### Directive
Reproduce verbatim the passage of the article on direct selling and electronic commerce that begins at the words "The origins are" and stops after the words "Times are changing.".

Like every other industry, the MLM/direct
selling industry is reinventing itself electronically on the internet.
For many leading companies, e-commerce will dominate sales and relationships
with distributors and customers. MLM companies will be dramatically
impacted by new legislation such as the Uniform Electronics Transactions
Act and proposed legislation such as the Uniform Commercial Information
and Transactions Act.
legal question is whether a click of a mouse indicating agreement
to terms is a valid and enforceable acceptance of an agreement."
The origins are low tech.
Historically, you cannot find a business
more low tech than direct selling. By its very definition, direct
selling has meant person-to-person selling. A general scenario has
been one-to-one, one at a time. This has not been the business of
telemarketing, infomercials, saturation catalog marketing or mass
merchandising. Rather, its success has been built one customer and
one recruit at a time.
Times are changing.
But, that doesn't mean that the tools
of the trade for network marketers are not crossing the bridge to
the 21st Century. Today, network marketers sell and recruit by fax
on demand, voice mail, e-mail, internet, and every other method
of electronic telecommunication. They fax in orders, enter orders
by touch tone phone and even sign up new distributors and sell through
web sites on the internet.
This brings us to an interesting crossroad
in legal history. Are all of those digital and electronic impulses
sufficient to create legally binding agreements to join network
marketing companies and to order products - all done in a physical
place that doesn't even exist, Cyberspace? When the distributor\customer
goes "click-click" with their mouse, what is happening
legally? This is a question that many of us, including lawyers and
judges, will be asking in the next few years. The answer is that
this train of commerce is in motion, and it is going with or without
Is it an agreement?

### Saved data entries
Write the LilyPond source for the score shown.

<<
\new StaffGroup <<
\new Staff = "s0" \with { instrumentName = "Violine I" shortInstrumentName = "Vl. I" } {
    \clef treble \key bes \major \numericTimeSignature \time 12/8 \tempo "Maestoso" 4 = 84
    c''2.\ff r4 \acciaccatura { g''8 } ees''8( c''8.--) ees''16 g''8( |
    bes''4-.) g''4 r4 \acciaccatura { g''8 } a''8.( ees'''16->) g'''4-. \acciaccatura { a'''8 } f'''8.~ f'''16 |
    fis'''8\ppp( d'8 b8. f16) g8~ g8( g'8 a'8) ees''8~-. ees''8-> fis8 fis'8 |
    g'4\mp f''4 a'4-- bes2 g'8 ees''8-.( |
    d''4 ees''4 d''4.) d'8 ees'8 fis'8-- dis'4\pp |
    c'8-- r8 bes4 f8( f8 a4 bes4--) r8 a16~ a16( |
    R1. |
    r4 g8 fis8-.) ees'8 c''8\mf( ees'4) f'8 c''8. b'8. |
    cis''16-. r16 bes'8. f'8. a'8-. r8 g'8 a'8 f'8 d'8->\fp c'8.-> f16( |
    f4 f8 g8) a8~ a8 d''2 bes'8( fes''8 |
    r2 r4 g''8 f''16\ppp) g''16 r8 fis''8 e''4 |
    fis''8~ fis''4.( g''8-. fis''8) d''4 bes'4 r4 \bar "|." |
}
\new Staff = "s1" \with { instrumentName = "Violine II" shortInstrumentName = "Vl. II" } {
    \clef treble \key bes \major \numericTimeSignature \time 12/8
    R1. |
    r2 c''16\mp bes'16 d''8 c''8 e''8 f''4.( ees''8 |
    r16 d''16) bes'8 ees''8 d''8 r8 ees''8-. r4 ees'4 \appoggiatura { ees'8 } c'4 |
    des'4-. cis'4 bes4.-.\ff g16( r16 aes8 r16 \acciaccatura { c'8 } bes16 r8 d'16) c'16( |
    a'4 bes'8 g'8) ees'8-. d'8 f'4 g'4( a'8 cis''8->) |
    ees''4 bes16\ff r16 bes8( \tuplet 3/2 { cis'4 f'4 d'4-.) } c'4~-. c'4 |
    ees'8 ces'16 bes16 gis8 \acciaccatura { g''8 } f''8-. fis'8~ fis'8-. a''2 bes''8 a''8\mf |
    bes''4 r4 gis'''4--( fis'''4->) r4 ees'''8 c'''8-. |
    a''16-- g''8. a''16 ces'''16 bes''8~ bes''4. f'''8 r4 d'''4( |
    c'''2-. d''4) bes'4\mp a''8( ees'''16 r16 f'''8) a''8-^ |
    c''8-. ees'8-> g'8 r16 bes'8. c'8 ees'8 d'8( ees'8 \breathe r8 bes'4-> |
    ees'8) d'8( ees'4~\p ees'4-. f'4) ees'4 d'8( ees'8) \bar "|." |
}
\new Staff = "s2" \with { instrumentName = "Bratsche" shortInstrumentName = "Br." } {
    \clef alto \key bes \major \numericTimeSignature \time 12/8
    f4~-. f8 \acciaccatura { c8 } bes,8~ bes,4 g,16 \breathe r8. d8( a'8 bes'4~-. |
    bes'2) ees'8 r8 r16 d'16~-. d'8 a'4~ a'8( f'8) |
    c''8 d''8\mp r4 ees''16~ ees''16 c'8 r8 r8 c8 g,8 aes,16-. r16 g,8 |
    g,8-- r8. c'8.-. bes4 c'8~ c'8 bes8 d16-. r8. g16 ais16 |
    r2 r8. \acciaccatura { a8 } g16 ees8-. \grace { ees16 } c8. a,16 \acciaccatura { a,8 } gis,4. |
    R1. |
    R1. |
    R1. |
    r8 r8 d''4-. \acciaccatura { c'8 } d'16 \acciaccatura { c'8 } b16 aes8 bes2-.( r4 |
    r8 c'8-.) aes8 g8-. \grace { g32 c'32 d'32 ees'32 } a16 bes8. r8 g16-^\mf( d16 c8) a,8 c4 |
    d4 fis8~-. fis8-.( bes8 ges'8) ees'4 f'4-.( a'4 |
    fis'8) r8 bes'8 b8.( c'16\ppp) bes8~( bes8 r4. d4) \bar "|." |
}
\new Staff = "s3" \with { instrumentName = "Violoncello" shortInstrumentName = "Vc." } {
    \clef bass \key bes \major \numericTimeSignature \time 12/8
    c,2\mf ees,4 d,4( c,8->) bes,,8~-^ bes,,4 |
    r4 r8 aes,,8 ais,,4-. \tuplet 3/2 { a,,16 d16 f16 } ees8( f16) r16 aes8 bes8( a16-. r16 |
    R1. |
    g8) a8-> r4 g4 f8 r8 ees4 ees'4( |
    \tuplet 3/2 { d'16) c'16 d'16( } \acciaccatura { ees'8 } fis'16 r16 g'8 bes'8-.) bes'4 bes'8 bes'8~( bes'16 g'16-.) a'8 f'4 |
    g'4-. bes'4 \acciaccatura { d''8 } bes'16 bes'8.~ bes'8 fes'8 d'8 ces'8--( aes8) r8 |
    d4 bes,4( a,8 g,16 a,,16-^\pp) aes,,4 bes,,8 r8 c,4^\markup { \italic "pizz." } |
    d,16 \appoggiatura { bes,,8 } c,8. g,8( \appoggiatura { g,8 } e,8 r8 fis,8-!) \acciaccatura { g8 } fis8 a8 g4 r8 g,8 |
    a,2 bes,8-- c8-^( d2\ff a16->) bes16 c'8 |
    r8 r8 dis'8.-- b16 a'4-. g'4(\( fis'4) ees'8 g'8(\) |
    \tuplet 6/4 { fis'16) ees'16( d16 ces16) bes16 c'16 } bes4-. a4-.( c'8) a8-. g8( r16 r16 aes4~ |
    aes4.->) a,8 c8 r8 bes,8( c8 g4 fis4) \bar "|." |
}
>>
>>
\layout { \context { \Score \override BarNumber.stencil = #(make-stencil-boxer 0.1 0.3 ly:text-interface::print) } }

### Final result
The origins are low tech.
Historically, you cannot find a business
more low tech than direct selling. By its very definition, direct
selling has meant person-to-person selling. A general scenario has
been one-to-one, one at a time. This has not been the business of
telemarketing, infomercials, saturation catalog marketing or mass
merchandising. Rather, its success has been built one customer and
one recruit at a time.
Times are changing.